Required work: Pick each line containing "layout" out of the records.

═════ Data extracts ═════

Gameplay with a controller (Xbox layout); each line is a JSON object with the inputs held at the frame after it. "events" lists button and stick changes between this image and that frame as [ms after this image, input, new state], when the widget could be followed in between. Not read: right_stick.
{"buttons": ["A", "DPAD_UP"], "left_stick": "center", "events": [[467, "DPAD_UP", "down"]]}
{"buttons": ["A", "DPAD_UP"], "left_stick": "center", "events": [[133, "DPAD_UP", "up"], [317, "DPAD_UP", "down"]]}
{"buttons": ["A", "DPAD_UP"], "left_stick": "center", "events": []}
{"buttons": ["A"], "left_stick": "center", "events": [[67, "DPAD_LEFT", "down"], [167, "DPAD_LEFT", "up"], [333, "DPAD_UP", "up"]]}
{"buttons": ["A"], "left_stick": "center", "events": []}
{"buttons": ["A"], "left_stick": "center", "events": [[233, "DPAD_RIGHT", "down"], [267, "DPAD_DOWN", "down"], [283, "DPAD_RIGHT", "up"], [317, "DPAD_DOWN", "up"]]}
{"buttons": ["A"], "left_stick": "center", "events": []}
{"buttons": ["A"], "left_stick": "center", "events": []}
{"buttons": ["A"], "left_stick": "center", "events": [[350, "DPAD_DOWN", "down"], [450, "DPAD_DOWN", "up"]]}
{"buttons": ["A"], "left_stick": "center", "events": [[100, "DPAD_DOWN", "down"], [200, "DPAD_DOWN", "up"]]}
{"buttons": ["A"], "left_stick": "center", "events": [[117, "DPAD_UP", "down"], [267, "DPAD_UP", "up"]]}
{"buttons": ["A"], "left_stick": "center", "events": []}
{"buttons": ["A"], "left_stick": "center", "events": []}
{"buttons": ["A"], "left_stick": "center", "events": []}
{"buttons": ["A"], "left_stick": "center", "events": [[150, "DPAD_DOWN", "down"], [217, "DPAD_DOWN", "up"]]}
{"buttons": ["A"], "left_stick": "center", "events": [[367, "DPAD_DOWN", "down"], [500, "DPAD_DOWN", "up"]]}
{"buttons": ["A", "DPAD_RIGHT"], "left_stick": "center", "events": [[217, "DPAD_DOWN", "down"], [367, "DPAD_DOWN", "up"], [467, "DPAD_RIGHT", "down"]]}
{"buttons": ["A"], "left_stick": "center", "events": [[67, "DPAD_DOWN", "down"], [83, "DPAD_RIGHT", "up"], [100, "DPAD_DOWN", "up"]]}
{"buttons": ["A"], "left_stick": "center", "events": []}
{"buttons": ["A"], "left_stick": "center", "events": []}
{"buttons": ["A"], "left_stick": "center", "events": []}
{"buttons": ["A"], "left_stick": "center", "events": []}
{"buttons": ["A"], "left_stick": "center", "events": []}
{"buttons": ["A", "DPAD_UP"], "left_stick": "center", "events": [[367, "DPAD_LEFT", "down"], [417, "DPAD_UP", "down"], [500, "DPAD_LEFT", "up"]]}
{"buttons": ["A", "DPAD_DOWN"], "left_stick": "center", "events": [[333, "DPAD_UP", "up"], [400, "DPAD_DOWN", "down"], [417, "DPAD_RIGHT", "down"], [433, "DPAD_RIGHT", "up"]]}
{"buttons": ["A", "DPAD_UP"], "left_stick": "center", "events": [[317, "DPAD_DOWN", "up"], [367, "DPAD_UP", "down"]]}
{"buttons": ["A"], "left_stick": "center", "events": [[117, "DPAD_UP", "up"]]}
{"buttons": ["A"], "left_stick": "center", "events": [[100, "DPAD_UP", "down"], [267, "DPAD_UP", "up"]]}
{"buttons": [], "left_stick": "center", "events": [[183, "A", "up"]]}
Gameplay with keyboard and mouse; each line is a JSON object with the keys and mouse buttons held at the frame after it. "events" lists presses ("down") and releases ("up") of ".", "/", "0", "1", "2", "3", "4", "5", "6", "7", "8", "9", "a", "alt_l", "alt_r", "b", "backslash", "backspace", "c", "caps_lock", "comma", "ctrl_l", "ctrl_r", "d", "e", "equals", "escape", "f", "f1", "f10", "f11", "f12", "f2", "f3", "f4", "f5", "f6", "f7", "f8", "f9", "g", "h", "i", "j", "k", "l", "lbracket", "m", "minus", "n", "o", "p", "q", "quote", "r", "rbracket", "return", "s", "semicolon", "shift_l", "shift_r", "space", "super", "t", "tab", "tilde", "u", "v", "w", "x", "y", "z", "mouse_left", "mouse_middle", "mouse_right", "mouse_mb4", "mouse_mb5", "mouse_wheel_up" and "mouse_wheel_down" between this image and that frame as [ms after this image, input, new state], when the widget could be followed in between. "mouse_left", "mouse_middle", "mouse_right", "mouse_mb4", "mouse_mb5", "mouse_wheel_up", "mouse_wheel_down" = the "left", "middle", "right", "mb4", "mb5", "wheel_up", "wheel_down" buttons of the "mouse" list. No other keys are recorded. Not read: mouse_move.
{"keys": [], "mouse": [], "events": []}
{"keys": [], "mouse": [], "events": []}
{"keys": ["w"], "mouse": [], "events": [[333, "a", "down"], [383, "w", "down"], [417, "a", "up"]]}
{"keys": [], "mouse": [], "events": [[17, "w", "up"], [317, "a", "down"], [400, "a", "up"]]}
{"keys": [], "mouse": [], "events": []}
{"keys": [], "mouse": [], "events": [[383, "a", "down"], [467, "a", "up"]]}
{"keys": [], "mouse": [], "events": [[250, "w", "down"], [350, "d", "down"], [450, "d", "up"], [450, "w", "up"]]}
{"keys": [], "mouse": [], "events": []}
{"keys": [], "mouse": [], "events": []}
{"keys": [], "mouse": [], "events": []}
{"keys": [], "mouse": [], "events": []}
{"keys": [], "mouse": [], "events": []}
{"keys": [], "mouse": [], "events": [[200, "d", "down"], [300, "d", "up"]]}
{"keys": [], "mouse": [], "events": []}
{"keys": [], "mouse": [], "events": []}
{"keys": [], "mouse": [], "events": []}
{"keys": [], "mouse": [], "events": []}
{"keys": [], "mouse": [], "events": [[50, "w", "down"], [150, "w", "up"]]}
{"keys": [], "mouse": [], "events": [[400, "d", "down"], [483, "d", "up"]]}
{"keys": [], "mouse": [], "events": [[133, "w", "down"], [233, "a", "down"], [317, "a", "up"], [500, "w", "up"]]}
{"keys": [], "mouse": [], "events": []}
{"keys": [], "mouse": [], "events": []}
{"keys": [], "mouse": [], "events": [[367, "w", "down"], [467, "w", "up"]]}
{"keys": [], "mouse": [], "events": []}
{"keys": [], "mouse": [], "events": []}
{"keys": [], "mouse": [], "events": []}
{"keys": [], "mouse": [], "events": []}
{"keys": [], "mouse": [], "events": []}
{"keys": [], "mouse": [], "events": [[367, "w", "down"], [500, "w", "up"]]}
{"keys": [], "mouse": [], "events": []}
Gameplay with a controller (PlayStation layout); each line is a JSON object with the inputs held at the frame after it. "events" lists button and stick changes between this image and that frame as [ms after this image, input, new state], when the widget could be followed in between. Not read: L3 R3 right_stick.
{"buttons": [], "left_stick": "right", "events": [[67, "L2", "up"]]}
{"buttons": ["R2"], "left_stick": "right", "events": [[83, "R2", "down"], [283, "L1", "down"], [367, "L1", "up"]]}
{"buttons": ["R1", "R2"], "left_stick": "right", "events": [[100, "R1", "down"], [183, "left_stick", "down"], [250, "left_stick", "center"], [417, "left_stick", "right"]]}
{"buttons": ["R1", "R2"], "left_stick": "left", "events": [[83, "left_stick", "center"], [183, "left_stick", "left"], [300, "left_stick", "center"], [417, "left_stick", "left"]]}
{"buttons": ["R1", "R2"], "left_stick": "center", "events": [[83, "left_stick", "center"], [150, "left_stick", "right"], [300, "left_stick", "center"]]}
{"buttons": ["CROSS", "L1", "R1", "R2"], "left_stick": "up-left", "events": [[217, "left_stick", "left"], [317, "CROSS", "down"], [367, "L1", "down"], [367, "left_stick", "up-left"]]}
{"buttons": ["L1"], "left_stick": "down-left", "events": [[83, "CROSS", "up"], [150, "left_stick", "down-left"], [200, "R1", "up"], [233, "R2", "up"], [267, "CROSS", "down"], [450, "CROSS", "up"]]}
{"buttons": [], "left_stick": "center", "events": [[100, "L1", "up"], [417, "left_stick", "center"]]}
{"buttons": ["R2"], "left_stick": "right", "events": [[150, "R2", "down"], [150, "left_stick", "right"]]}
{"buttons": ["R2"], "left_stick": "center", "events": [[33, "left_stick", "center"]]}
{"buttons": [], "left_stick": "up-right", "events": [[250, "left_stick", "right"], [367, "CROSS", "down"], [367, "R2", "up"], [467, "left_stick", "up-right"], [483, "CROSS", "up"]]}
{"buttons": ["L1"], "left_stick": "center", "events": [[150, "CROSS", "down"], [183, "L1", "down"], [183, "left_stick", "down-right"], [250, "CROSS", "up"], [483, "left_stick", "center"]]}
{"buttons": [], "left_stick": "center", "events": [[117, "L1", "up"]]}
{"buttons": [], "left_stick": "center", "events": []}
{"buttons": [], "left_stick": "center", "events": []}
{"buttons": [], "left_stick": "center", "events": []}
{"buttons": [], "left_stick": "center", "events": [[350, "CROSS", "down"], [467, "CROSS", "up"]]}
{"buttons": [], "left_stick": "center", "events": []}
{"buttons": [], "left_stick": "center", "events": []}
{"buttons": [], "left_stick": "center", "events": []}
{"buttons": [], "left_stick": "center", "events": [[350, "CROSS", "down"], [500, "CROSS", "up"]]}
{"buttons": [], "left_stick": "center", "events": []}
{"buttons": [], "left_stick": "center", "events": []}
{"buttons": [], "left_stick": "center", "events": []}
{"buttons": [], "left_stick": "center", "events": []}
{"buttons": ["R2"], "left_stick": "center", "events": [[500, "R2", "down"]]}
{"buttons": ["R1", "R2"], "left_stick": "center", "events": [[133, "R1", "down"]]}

═════

Your response:
Gameplay with a controller (Xbox layout); each line is a JSON object with the inputs held at the frame after it. "events" lists button and stick changes between this image and that frame as [ms after this image, input, new state], when the widget could be followed in between. Not read: right_stick.
Gameplay with a controller (PlayStation layout); each line is a JSON object with the inputs held at the frame after it. "events" lists button and stick changes between this image and that frame as [ms after this image, input, new state], when the widget could be followed in between. Not read: L3 R3 right_stick.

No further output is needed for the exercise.